Task to complete: Update the items below by replacing "Eventique" with "Eventica" everywhere it appears, leaving all other text unchanged. Leave the pictures out of your answer.

● ● ● ●

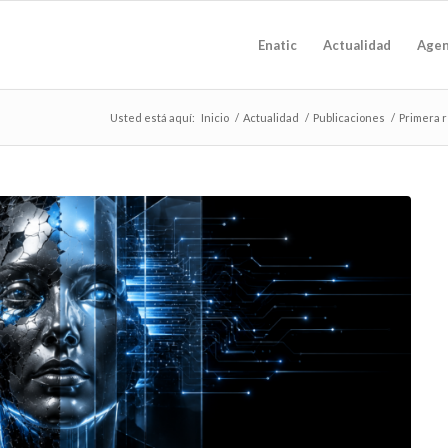
Enatic
Actualidad
Age
Usted está aquí:
Inicio
/
Actualidad
/
Publicaciones
/
Primera r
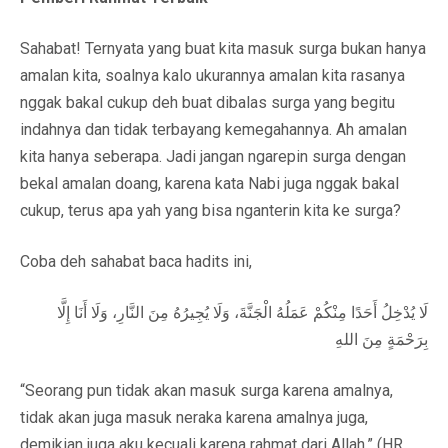
Sahabat! Ternyata yang buat kita masuk surga bukan hanya
amalan kita, soalnya kalo ukurannya amalan kita rasanya
nggak bakal cukup deh buat dibalas surga yang begitu
indahnya dan tidak terbayang kemegahannya. Ah amalan
kita hanya seberapa. Jadi jangan ngarepin surga dengan
bekal amalan doang, karena kata Nabi juga nggak bakal
cukup, terus apa yah yang bisa nganterin kita ke surga?
Coba deh sahabat baca hadits ini,
‌لَا ‌يُدْخِلُ ‌أَحَدًا ‌مِنْكُمْ ‌عَمَلُهُ الْجَنَّةَ، وَلَا يُجِيرُهُ مِنَ النَّارِ، وَلَا أَنَا إِلَّا
بِرَحْمَةٍ مِنَ اللهِ
“Seorang pun tidak akan masuk surga karena amalnya,
tidak akan juga masuk neraka karena amalnya juga,
demikian juga aku kecuali karena rahmat dari Allah.” (HR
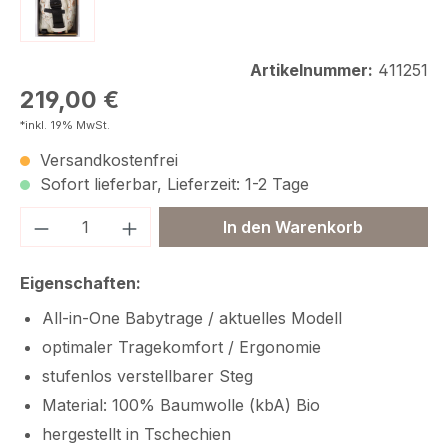
Artikelnummer:
411251
Regulärer Preis:
219,00 €
*inkl. 19% MwSt.
Versandkostenfrei
Sofort lieferbar, Lieferzeit: 1-2 Tage
Produkt Anzahl: Gib den gewünschten We
In den Warenkorb
Eigenschaften:
All-in-One Babytrage / aktuelles Modell
optimaler Tragekomfort / Ergonomie
stufenlos verstellbarer Steg
Material: 100% Baumwolle (kbA) Bio
hergestellt in Tschechien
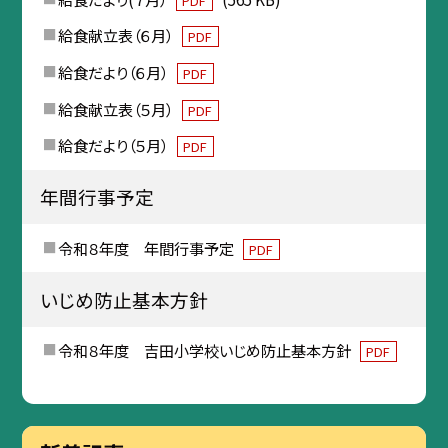
PDF
給食献立表（６月）
PDF
給食だより（６月）
PDF
給食献立表（５月）
PDF
給食だより（５月）
PDF
年間行事予定
令和８年度 年間行事予定
PDF
いじめ防止基本方針
令和８年度 吉田小学校いじめ防止基本方針
PDF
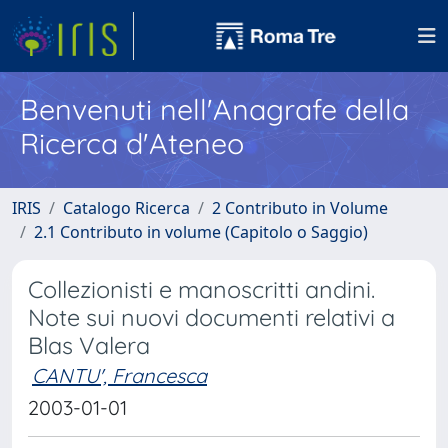
Benvenuti nell'Anagrafe della
Ricerca d'Ateneo
IRIS
Catalogo Ricerca
2 Contributo in Volume
2.1 Contributo in volume (Capitolo o Saggio)
Collezionisti e manoscritti andini.
Note sui nuovi documenti relativi a
Blas Valera
CANTU', Francesca
2003-01-01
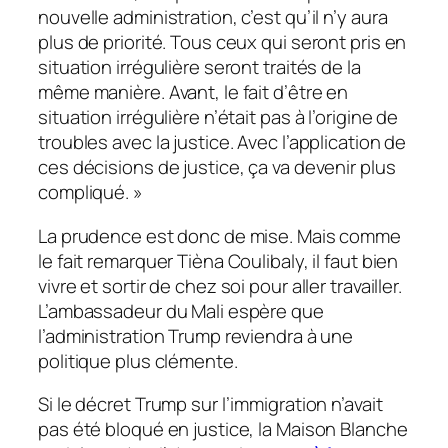
nouvelle administration, c’est qu’il n’y aura
plus de priorité. Tous ceux qui seront pris en
situation irrégulière seront traités de la
même manière. Avant, le fait d’être en
situation irrégulière n’était pas à l’origine de
troubles avec la justice. Avec l’application de
ces décisions de justice, ça va devenir plus
compliqué.
»
La prudence est donc de mise. Mais comme
le fait remarquer Tièna Coulibaly, il faut bien
vivre et sortir de chez soi pour aller travailler.
L’ambassadeur du Mali espère que
l’administration Trump reviendra à une
politique plus clémente.
Si le décret Trump sur l’immigration n’avait
pas été bloqué en justice, la Maison Blanche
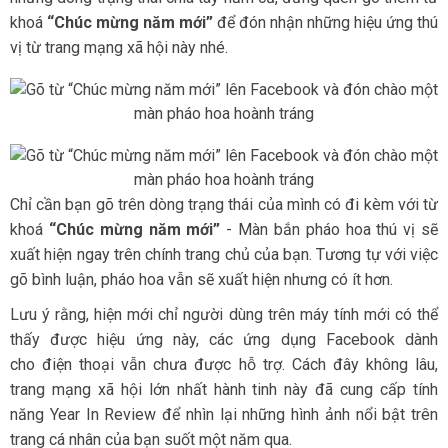
khoá
“Chúc mừng năm mới”
để đón nhận những hiệu ứng thú
vị từ trang mạng xã hội này nhé.
Chỉ cần bạn gõ trên dòng trạng thái của mình có đi kèm với từ
khoá
“Chúc mừng năm mới”
- Màn bắn pháo hoa thú vị sẽ
xuất hiện ngay trên chính trang chủ của bạn. Tương tự với việc
gõ bình luận, pháo hoa vẫn sẽ xuất hiện nhưng có ít hơn.
Lưu ý rằng, hiện mới chỉ người dùng trên máy tính mới có thể
thấy được hiệu ứng này, các ứng dụng Facebook dành
cho điện thoại vẫn chưa được hỗ trợ. Cách đây không lâu,
trang mạng xã hội lớn nhất hành tinh này đã cung cấp tính
năng Year In Review để nhìn lại những hình ảnh nổi bật trên
trang cá nhân của bạn suốt một năm qua.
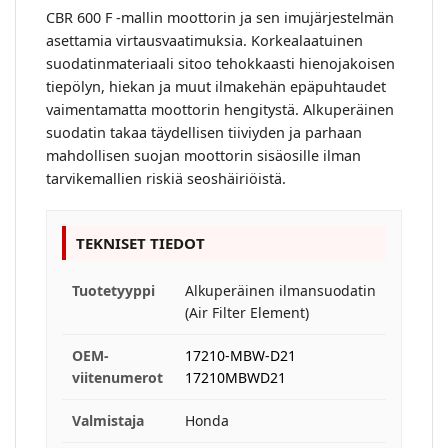
CBR 600 F -mallin moottorin ja sen imujärjestelmän
asettamia virtausvaatimuksia. Korkealaatuinen
suodatinmateriaali sitoo tehokkaasti hienojakoisen
tiepölyn, hiekan ja muut ilmakehän epäpuhtaudet
vaimentamatta moottorin hengitystä. Alkuperäinen
suodatin takaa täydellisen tiiviyden ja parhaan
mahdollisen suojan moottorin sisäosille ilman
tarvikemallien riskiä seoshäiriöistä.
TEKNISET TIEDOT
Tuotetyyppi
Alkuperäinen ilmansuodatin
(Air Filter Element)
OEM-
17210-MBW-D21
viitenumerot
17210MBWD21
Valmistaja
Honda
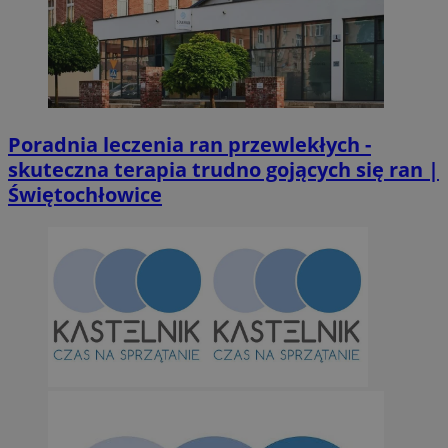
Poradnia leczenia ran przewlekłych -
skuteczna terapia trudno gojących się ran |
Świętochłowice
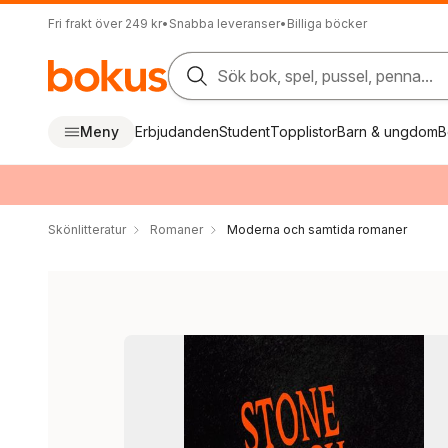
Fri frakt över 249 kr
•
Snabba leveranser
•
Billiga böcker
Sök bok, spel, pussel, penna...
Meny
Erbjudanden
Student
Topplistor
Barn & ungdom
B
Skönlitteratur
Romaner
Moderna och samtida romaner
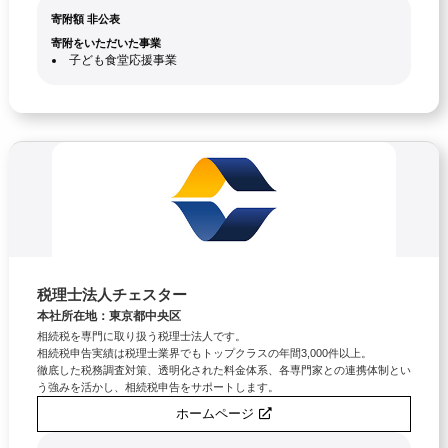
寄附額 非公表
寄附をいただいた事業
子ども食堂応援事業
税理士法人チェスター
本社所在地：東京都中央区
相続税を専門に取り扱う税理士法人です。
相続税申告実績は税理士業界でもトップクラスの年間3,000件以上。
徹底した税務調査対策、透明化された料金体系、各専門家との連携体制とい
う強みを活かし、相続税申告をサポートします。
ホームページ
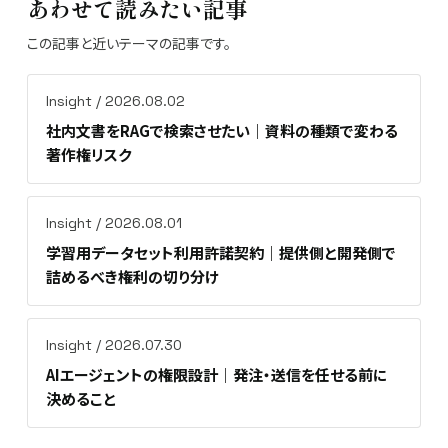
あわせて読みたい記事
この記事と近いテーマの記事です。
Insight / 2026.08.02
社内文書をRAGで検索させたい｜資料の種類で変わる
著作権リスク
Insight / 2026.08.01
学習用データセット利用許諾契約｜提供側と開発側で
詰めるべき権利の切り分け
Insight / 2026.07.30
AIエージェントの権限設計｜発注・送信を任せる前に
決めること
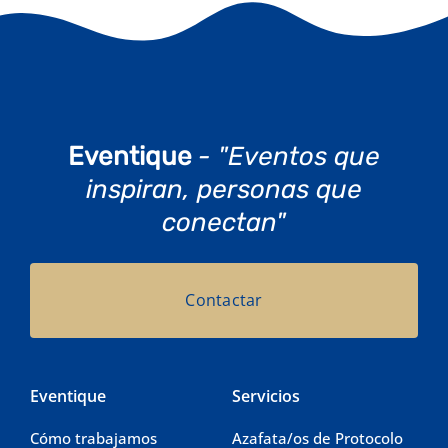
Eventique
- "Eventos que
inspiran, personas que
conectan"
Contactar
Eventique
Servicios
Cómo trabajamos
Azafata/os de Protocolo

● ● ● ●

Reply:
Enatic
Actualidad
Age
Usted está aquí:
Inicio
/
Actualidad
/
Publicaciones
/
Primera r
Sahabat! Ternyata yang buat kita masuk surga bukan hanya
amalan kita, soalnya kalo ukurannya amalan kita rasanya
nggak bakal cukup deh buat dibalas surga yang begitu
indahnya dan tidak terbayang kemegahannya. Ah amalan
kita hanya seberapa. Jadi jangan ngarepin surga dengan
bekal amalan doang, karena kata Nabi juga nggak bakal
cukup, terus apa yah yang bisa nganterin kita ke surga?
Coba deh sahabat baca hadits ini,
‌لَا ‌يُدْخِلُ ‌أَحَدًا ‌مِنْكُمْ ‌عَمَلُهُ الْجَنَّةَ، وَلَا يُجِيرُهُ مِنَ النَّارِ، وَلَا أَنَا إِلَّا
بِرَحْمَةٍ مِنَ اللهِ
“Seorang pun tidak akan masuk surga karena amalnya,
tidak akan juga masuk neraka karena amalnya juga,
demikian juga aku kecuali karena rahmat dari Allah.” (HR
Artikelnummer:
411251
Regulärer Preis:
219,00 €
*inkl. 19% MwSt.
Versandkostenfrei
Sofort lieferbar, Lieferzeit: 1-2 Tage
Produkt Anzahl: Gib den gewünschten We
In den Warenkorb
Eigenschaften:
All-in-One Babytrage / aktuelles Modell
optimaler Tragekomfort / Ergonomie
stufenlos verstellbarer Steg
Material: 100% Baumwolle (kbA) Bio
hergestellt in Tschechien
PDF
給食献立表（６月）
PDF
給食だより（６月）
PDF
給食献立表（５月）
PDF
給食だより（５月）
PDF
年間行事予定
令和８年度 年間行事予定
PDF
いじめ防止基本方針
令和８年度 吉田小学校いじめ防止基本方針
PDF
Benvenuti nell'Anagrafe della
Ricerca d'Ateneo
IRIS
Catalogo Ricerca
2 Contributo in Volume
2.1 Contributo in volume (Capitolo o Saggio)
Collezionisti e manoscritti andini.
Note sui nuovi documenti relativi a
Blas Valera
CANTU', Francesca
2003-01-01
nouvelle administration, c’est qu’il n’y aura
plus de priorité. Tous ceux qui seront pris en
situation irrégulière seront traités de la
même manière. Avant, le fait d’être en
situation irrégulière n’était pas à l’origine de
troubles avec la justice. Avec l’application de
ces décisions de justice, ça va devenir plus
compliqué.
»
La prudence est donc de mise. Mais comme
le fait remarquer Tièna Coulibaly, il faut bien
vivre et sortir de chez soi pour aller travailler.
L’ambassadeur du Mali espère que
l’administration Trump reviendra à une
politique plus clémente.
Si le décret Trump sur l’immigration n’avait
pas été bloqué en justice, la Maison Blanche
khoá
“Chúc mừng năm mới”
để đón nhận những hiệu ứng thú
vị từ trang mạng xã hội này nhé.
Chỉ cần bạn gõ trên dòng trạng thái của mình có đi kèm với từ
khoá
“Chúc mừng năm mới”
- Màn bắn pháo hoa thú vị sẽ
xuất hiện ngay trên chính trang chủ của bạn. Tương tự với việc
gõ bình luận, pháo hoa vẫn sẽ xuất hiện nhưng có ít hơn.
Lưu ý rằng, hiện mới chỉ người dùng trên máy tính mới có thể
thấy được hiệu ứng này, các ứng dụng Facebook dành
cho điện thoại vẫn chưa được hỗ trợ. Cách đây không lâu,
trang mạng xã hội lớn nhất hành tinh này đã cung cấp tính
năng Year In Review để nhìn lại những hình ảnh nổi bật trên
trang cá nhân của bạn suốt một năm qua.
CBR 600 F -mallin moottorin ja sen imujärjestelmän
asettamia virtausvaatimuksia. Korkealaatuinen
suodatinmateriaali sitoo tehokkaasti hienojakoisen
tiepölyn, hiekan ja muut ilmakehän epäpuhtaudet
vaimentamatta moottorin hengitystä. Alkuperäinen
suodatin takaa täydellisen tiiviyden ja parhaan
mahdollisen suojan moottorin sisäosille ilman
tarvikemallien riskiä seoshäiriöistä.
TEKNISET TIEDOT
Tuotetyyppi
Alkuperäinen ilmansuodatin
(Air Filter Element)
OEM-
17210-MBW-D21
viitenumerot
17210MBWD21
Valmistaja
Honda
Poradnia leczenia ran przewlekłych -
skuteczna terapia trudno gojących się ran |
Świętochłowice
Fri frakt över 249 kr
•
Snabba leveranser
•
Billiga böcker
Sök bok, spel, pussel, penna...
Meny
Erbjudanden
Student
Topplistor
Barn & ungdom
B
Skönlitteratur
Romaner
Moderna och samtida romaner
寄附額 非公表
寄附をいただいた事業
子ども食堂応援事業
税理士法人チェスター
本社所在地：東京都中央区
相続税を専門に取り扱う税理士法人です。
相続税申告実績は税理士業界でもトップクラスの年間3,000件以上。
徹底した税務調査対策、透明化された料金体系、各専門家との連携体制とい
う強みを活かし、相続税申告をサポートします。
ホームページ
あわせて読みたい記事
この記事と近いテーマの記事です。
Insight / 2026.08.02
社内文書をRAGで検索させたい｜資料の種類で変わる
著作権リスク
Insight / 2026.08.01
学習用データセット利用許諾契約｜提供側と開発側で
詰めるべき権利の切り分け
Insight / 2026.07.30
AIエージェントの権限設計｜発注・送信を任せる前に
決めること
Eventica
- "Eventos que
inspiran, personas que
conectan"
Contactar
Eventica
Servicios
Cómo trabajamos
Azafata/os de Protocolo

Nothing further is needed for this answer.